## Computing and Mathematics

Students interested in combining Computing and Mathematics
can register for a combined Major in Computing
(COMP-M-BCH) and Science Minor
in Mathematics
(MATH-Z). It is relatively easy for a Computing Major to satisfy the
requirements of a Minor in Mathematics because Arts and Science regulations
allow 12.0 units of Discrete Math (e.g., CISC-102/3.0), Calculus (e.g., MATH-121/6.0) and Linear Algebra (e.g., MATH-112/3.0) credits to be
counted in *both* plans.

• [Material supplied]

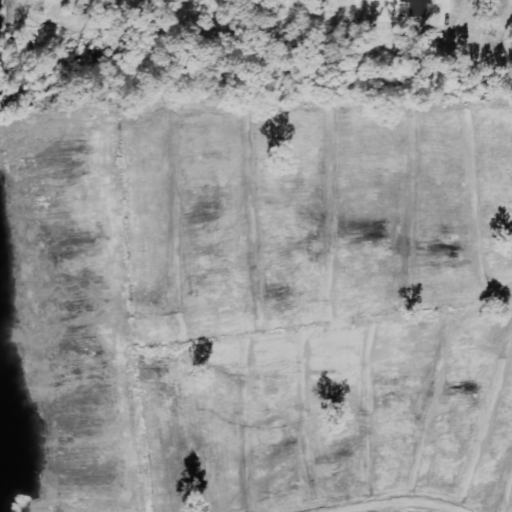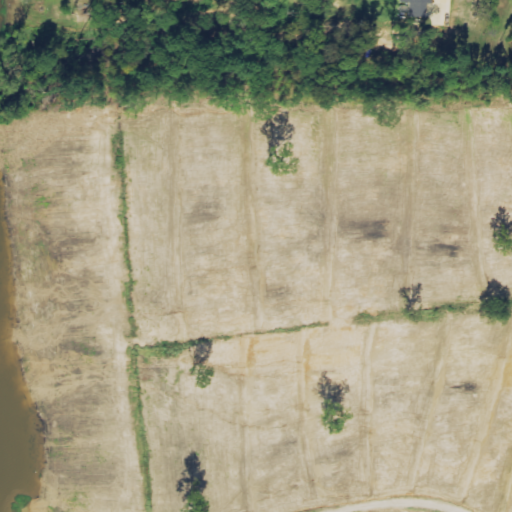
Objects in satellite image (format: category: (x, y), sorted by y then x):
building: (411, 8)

...

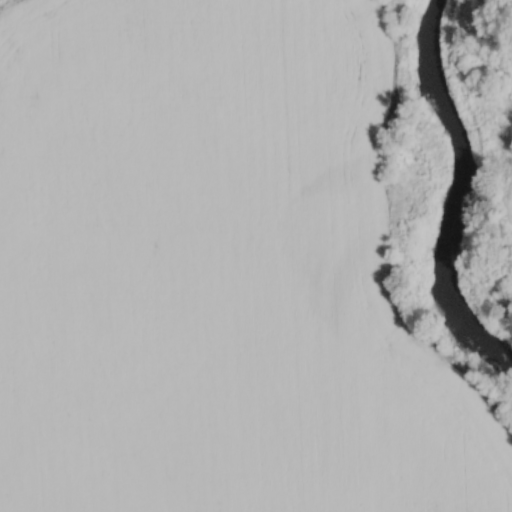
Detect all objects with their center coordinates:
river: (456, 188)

• [Given instruction A] Rewrite the Computing and Mathematics passage from the words "Students interested in" through "in *both* plans.", replacing "Minor" with "Certificate".
• [Given instruction B] According to the Computing and Mathematics passage, how many units of credit may be counted in both plans?

• [Worked answer A]
Students interested in combining Computing and Mathematics
can register for a combined Major in Computing
(COMP-M-BCH) and Science Certificate
in Mathematics
(MATH-Z). It is relatively easy for a Computing Major to satisfy the
requirements of a Certificate in Mathematics because Arts and Science regulations
allow 12.0 units of Discrete Math (e.g., CISC-102/3.0), Calculus (e.g., MATH-121/6.0) and Linear Algebra (e.g., MATH-112/3.0) credits to be
counted in *both* plans.

• [Worked answer B] 12.0 units